Yu Tsukada | The Thoroughness of "Humanism" and Beyond—Forensic Architecture: Violence at the Threshold of Detectability (Part 2)
Summary
This text, a continuation of an analysis of Eyal Weizman's *Forensic Architecture: Violence at the Threshold of Detectability*, explores the political nature of the collective's activities. Forensic Architecture counters violence, such as that in Israel/Palestine, by advocating for an "engaged objectivity." While cautious about overtly political displays and skeptical of international legal frameworks, they view law as a dualistic tool, like Plato's *pharmakon*. The author connects their methodology—reorganizing analog and digital documents to establish facts—to Foucaultian discourse analysis, Agamben's state of exception, and even the cubist spatial reconstruction seen in Cézanne studies.

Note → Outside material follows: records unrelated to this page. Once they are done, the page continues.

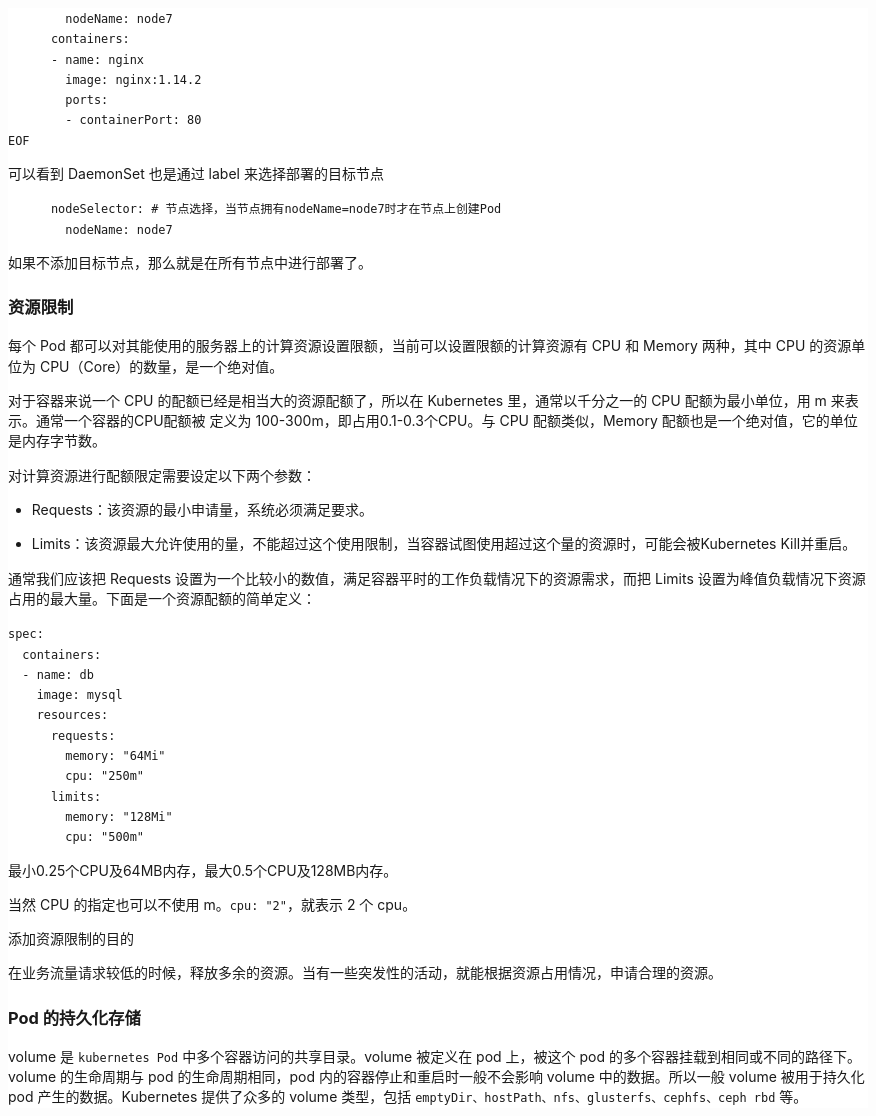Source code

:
 ```shell
        nodeName: node7
      containers:
      - name: nginx
        image: nginx:1.14.2
        ports:
        - containerPort: 80
EOF
```

可以看到 DaemonSet 也是通过 label 来选择部署的目标节点  

```
      nodeSelector: # 节点选择，当节点拥有nodeName=node7时才在节点上创建Pod
        nodeName: node7
```

如果不添加目标节点，那么就是在所有节点中进行部署了。   

### 资源限制

每个 Pod 都可以对其能使用的服务器上的计算资源设置限额，当前可以设置限额的计算资源有 CPU 和 Memory 两种，其中 CPU 的资源单位为 CPU（Core）的数量，是一个绝对值。    

对于容器来说一个 CPU 的配额已经是相当大的资源配额了，所以在 Kubernetes 里，通常以千分之一的 CPU 配额为最小单位，用 m 来表示。通常一个容器的CPU配额被 定义为 100-300m，即占用0.1-0.3个CPU。与 CPU 配额类似，Memory 配额也是一个绝对值，它的单位是内存字节数。    

对计算资源进行配额限定需要设定以下两个参数：  

- Requests：该资源的最小申请量，系统必须满足要求。  

- Limits：该资源最大允许使用的量，不能超过这个使用限制，当容器试图使用超过这个量的资源时，可能会被Kubernetes Kill并重启。

通常我们应该把 Requests 设置为一个比较小的数值，满足容器平时的工作负载情况下的资源需求，而把 Limits 设置为峰值负载情况下资源占用的最大量。下面是一个资源配额的简单定义：  

```
spec:
  containers:
  - name: db
    image: mysql
    resources:
      requests:
        memory: "64Mi"
        cpu: "250m"
      limits:
        memory: "128Mi"
        cpu: "500m"
```

最小0.25个CPU及64MB内存，最大0.5个CPU及128MB内存。  

当然 CPU 的指定也可以不使用 m。`cpu: "2"`，就表示 2 个 cpu。    

添加资源限制的目的  

在业务流量请求较低的时候，释放多余的资源。当有一些突发性的活动，就能根据资源占用情况，申请合理的资源。    

### Pod 的持久化存储

volume 是 `kubernetes Pod` 中多个容器访问的共享目录。volume 被定义在 pod 上，被这个 pod 的多个容器挂载到相同或不同的路径下。volume 的生命周期与 pod 的生命周期相同，pod 内的容器停止和重启时一般不会影响 volume 中的数据。所以一般 volume 被用于持久化 pod 产生的数据。Kubernetes 提供了众多的 volume 类型，包括 `emptyDir、hostPath、nfs、glusterfs、cephfs、ceph rbd` 等。   
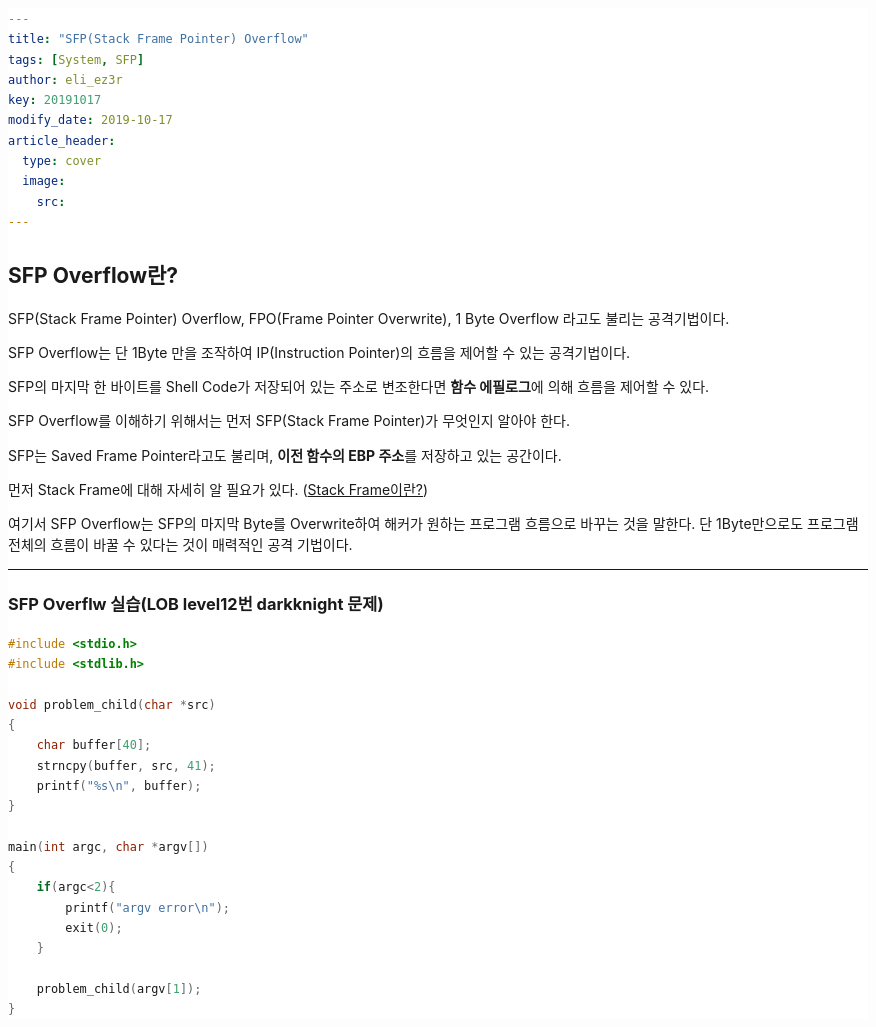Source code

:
 ```yaml
---
title: "SFP(Stack Frame Pointer) Overflow"
tags: [System, SFP]
author: eli_ez3r
key: 20191017
modify_date: 2019-10-17
article_header:
  type: cover
  image:
    src:
---
```




## SFP Overflow란?

SFP(Stack Frame Pointer) Overflow, FPO(Frame Pointer Overwrite), 1 Byte Overflow 라고도 불리는 공격기법이다.



SFP Overflow는 단 1Byte 만을 조작하여 IP(Instruction Pointer)의 흐름을 제어할 수 있는 공격기법이다.

SFP의 마지막 한 바이트를 Shell Code가 저장되어 있는 주소로 변조한다면 **함수 에필로그**에 의해 흐름을 제어할 수 있다.

SFP Overflow를 이해하기 위해서는 먼저 SFP(Stack Frame Pointer)가 무엇인지 알아야 한다.

SFP는 Saved Frame Pointer라고도 불리며, **이전 함수의 EBP 주소**를 저장하고 있는 공간이다.

먼저 Stack Frame에 대해 자세히 알 필요가 있다. ([Stack Frame이란?]( https://eliez3r.github.io/post/2019/10/16/study-system.Stack-Frame.html ))

여기서 SFP Overflow는 SFP의 마지막 Byte를 Overwrite하여 해커가 원하는 프로그램 흐름으로 바꾸는 것을 말한다. 단 1Byte만으로도 프로그램 전체의 흐름이 바꿀 수 있다는 것이 매력적인 공격 기법이다.

-----

### SFP Overflw 실습(LOB level12번 darkknight 문제)

```c
#include <stdio.h>
#include <stdlib.h>

void problem_child(char *src)
{
	char buffer[40];
	strncpy(buffer, src, 41);
	printf("%s\n", buffer);
}

main(int argc, char *argv[])
{
	if(argc<2){
		printf("argv error\n");
		exit(0);
	}

	problem_child(argv[1]);
}
```
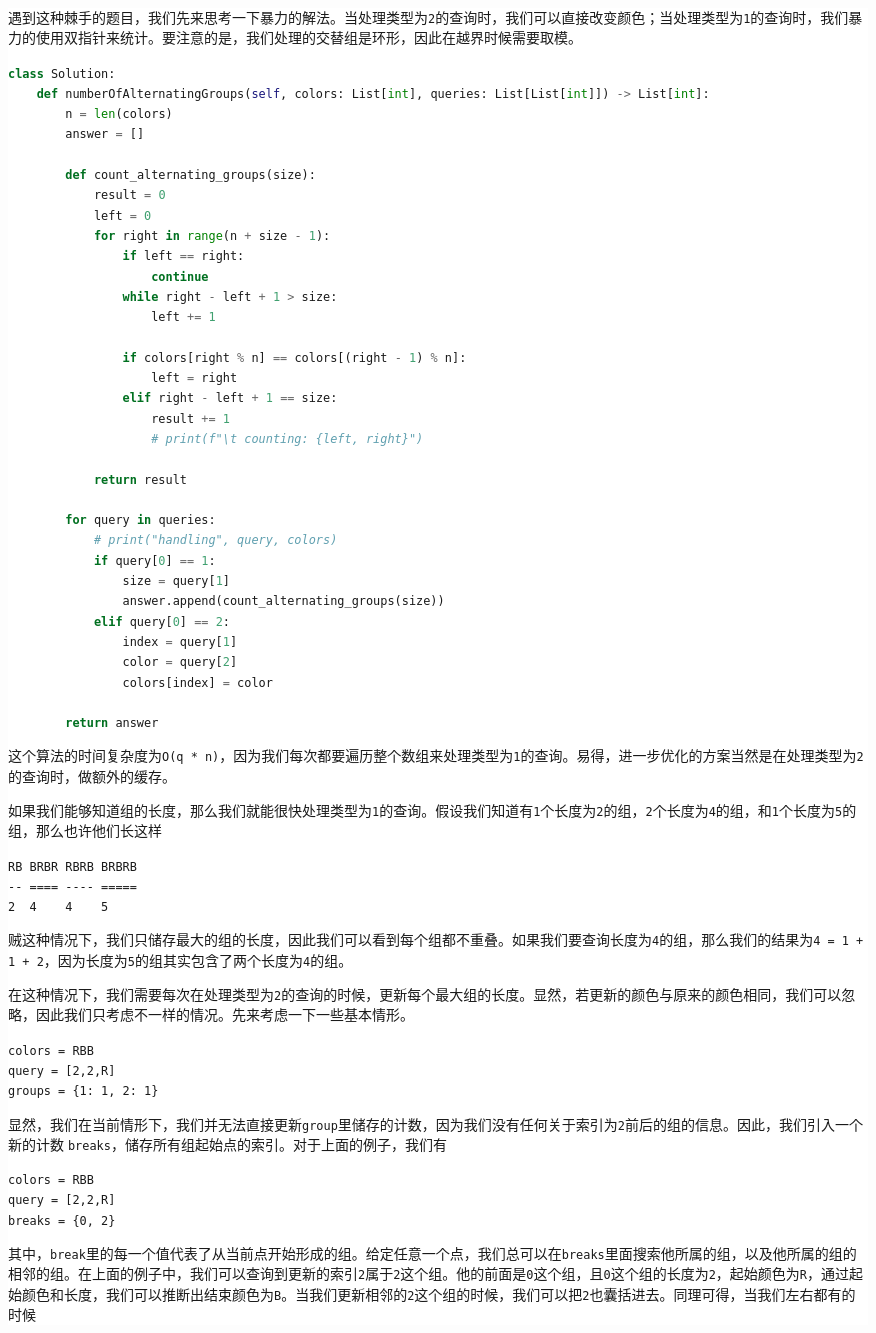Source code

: 遇到这种棘手的题目，我们先来思考一下暴力的解法。当处理类型为`2`的查询时，我们可以直接改变颜色；当处理类型为`1`的查询时，我们暴力的使用双指针来统计。要注意的是，我们处理的交替组是环形，因此在越界时候需要取模。

```python
class Solution:
    def numberOfAlternatingGroups(self, colors: List[int], queries: List[List[int]]) -> List[int]:
        n = len(colors)
        answer = []

        def count_alternating_groups(size):
            result = 0
            left = 0
            for right in range(n + size - 1):
                if left == right:
                    continue
                while right - left + 1 > size:
                    left += 1
                
                if colors[right % n] == colors[(right - 1) % n]:
                    left = right
                elif right - left + 1 == size:
                    result += 1
                    # print(f"\t counting: {left, right}")

            return result
        
        for query in queries:
            # print("handling", query, colors)
            if query[0] == 1:
                size = query[1]
                answer.append(count_alternating_groups(size))
            elif query[0] == 2:
                index = query[1]
                color = query[2]
                colors[index] = color
        
        return answer
```

这个算法的时间复杂度为`O(q * n)`，因为我们每次都要遍历整个数组来处理类型为`1`的查询。易得，进一步优化的方案当然是在处理类型为`2`的查询时，做额外的缓存。

如果我们能够知道组的长度，那么我们就能很快处理类型为`1`的查询。假设我们知道有`1`个长度为`2`的组，`2`个长度为`4`的组，和`1`个长度为`5`的组，那么也许他们长这样
```
RB BRBR RBRB BRBRB
-- ==== ---- =====
2  4    4    5
```
贼这种情况下，我们只储存最大的组的长度，因此我们可以看到每个组都不重叠。如果我们要查询长度为`4`的组，那么我们的结果为`4 = 1 + 1 + 2`，因为长度为`5`的组其实包含了两个长度为`4`的组。

在这种情况下，我们需要每次在处理类型为`2`的查询的时候，更新每个最大组的长度。显然，若更新的颜色与原来的颜色相同，我们可以忽略，因此我们只考虑不一样的情况。先来考虑一下一些基本情形。
```
colors = RBB
query = [2,2,R]
groups = {1: 1, 2: 1}
```
显然，我们在当前情形下，我们并无法直接更新`group`里储存的计数，因为我们没有任何关于索引为`2`前后的组的信息。因此，我们引入一个新的计数 `breaks`，储存所有组起始点的索引。对于上面的例子，我们有
```
colors = RBB
query = [2,2,R]
breaks = {0, 2}
```
其中，`break`里的每一个值代表了从当前点开始形成的组。给定任意一个点，我们总可以在`breaks`里面搜索他所属的组，以及他所属的组的相邻的组。在上面的例子中，我们可以查询到更新的索引`2`属于`2`这个组。他的前面是`0`这个组，且`0`这个组的长度为`2`，起始颜色为`R`，通过起始颜色和长度，我们可以推断出结束颜色为`B`。当我们更新相邻的`2`这个组的时候，我们可以把`2`也囊括进去。同理可得，当我们左右都有的时候
```
```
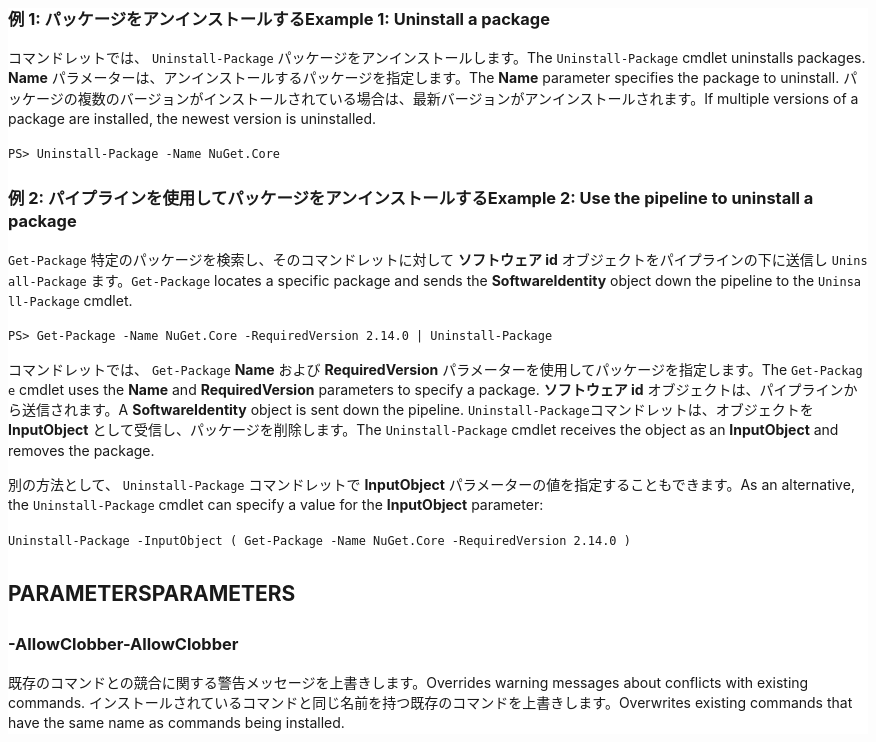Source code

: ### <span data-ttu-id="c3658-117">例 1: パッケージをアンインストールする</span><span class="sxs-lookup"><span data-stu-id="c3658-117">Example 1: Uninstall a package</span></span>

<span data-ttu-id="c3658-118">コマンドレットでは、 `Uninstall-Package` パッケージをアンインストールします。</span><span class="sxs-lookup"><span data-stu-id="c3658-118">The `Uninstall-Package` cmdlet uninstalls packages.</span></span> <span data-ttu-id="c3658-119">**Name** パラメーターは、アンインストールするパッケージを指定します。</span><span class="sxs-lookup"><span data-stu-id="c3658-119">The **Name** parameter specifies the package to uninstall.</span></span> <span data-ttu-id="c3658-120">パッケージの複数のバージョンがインストールされている場合は、最新バージョンがアンインストールされます。</span><span class="sxs-lookup"><span data-stu-id="c3658-120">If multiple versions of a package are installed, the newest version is uninstalled.</span></span>

```
PS> Uninstall-Package -Name NuGet.Core
```

### <span data-ttu-id="c3658-121">例 2: パイプラインを使用してパッケージをアンインストールする</span><span class="sxs-lookup"><span data-stu-id="c3658-121">Example 2: Use the pipeline to uninstall a package</span></span>

<span data-ttu-id="c3658-122">`Get-Package` 特定のパッケージを検索し、そのコマンドレットに対して **ソフトウェア id** オブジェクトをパイプラインの下に送信し `Uninsall-Package` ます。</span><span class="sxs-lookup"><span data-stu-id="c3658-122">`Get-Package` locates a specific package and sends the **SoftwareIdentity** object down the pipeline to the `Uninsall-Package` cmdlet.</span></span>

```
PS> Get-Package -Name NuGet.Core -RequiredVersion 2.14.0 | Uninstall-Package
```

<span data-ttu-id="c3658-123">コマンドレットでは、 `Get-Package` **Name** および **RequiredVersion** パラメーターを使用してパッケージを指定します。</span><span class="sxs-lookup"><span data-stu-id="c3658-123">The `Get-Package` cmdlet uses the **Name** and **RequiredVersion** parameters to specify a package.</span></span>
<span data-ttu-id="c3658-124">**ソフトウェア id** オブジェクトは、パイプラインから送信されます。</span><span class="sxs-lookup"><span data-stu-id="c3658-124">A **SoftwareIdentity** object is sent down the pipeline.</span></span> <span data-ttu-id="c3658-125">`Uninstall-Package`コマンドレットは、オブジェクトを **InputObject** として受信し、パッケージを削除します。</span><span class="sxs-lookup"><span data-stu-id="c3658-125">The `Uninstall-Package` cmdlet receives the object as an **InputObject** and removes the package.</span></span>

<span data-ttu-id="c3658-126">別の方法として、 `Uninstall-Package` コマンドレットで **InputObject** パラメーターの値を指定することもできます。</span><span class="sxs-lookup"><span data-stu-id="c3658-126">As an alternative, the `Uninstall-Package` cmdlet can specify a value for the **InputObject** parameter:</span></span>

`Uninstall-Package -InputObject ( Get-Package -Name NuGet.Core -RequiredVersion 2.14.0 )`

## <span data-ttu-id="c3658-127">PARAMETERS</span><span class="sxs-lookup"><span data-stu-id="c3658-127">PARAMETERS</span></span>

### <span data-ttu-id="c3658-128">-AllowClobber</span><span class="sxs-lookup"><span data-stu-id="c3658-128">-AllowClobber</span></span>

<span data-ttu-id="c3658-129">既存のコマンドとの競合に関する警告メッセージを上書きします。</span><span class="sxs-lookup"><span data-stu-id="c3658-129">Overrides warning messages about conflicts with existing commands.</span></span> <span data-ttu-id="c3658-130">インストールされているコマンドと同じ名前を持つ既存のコマンドを上書きします。</span><span class="sxs-lookup"><span data-stu-id="c3658-130">Overwrites existing commands that have the same name as commands being installed.</span></span>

The article suggests that this work, which involves the "co-evolution" of humans and technology, challenges the Western-centric humanism that historically justified colonialism by relativizing the concept of "the human." Ultimately, Forensic Architecture embodies a highly contemporary humanism by using technology to extend sensibility and call for solidarity based on rigorously analyzed information, echoing Richard Rorty's idea that "solidarity is created" through the extension of one's sensibilities to the suffering of others.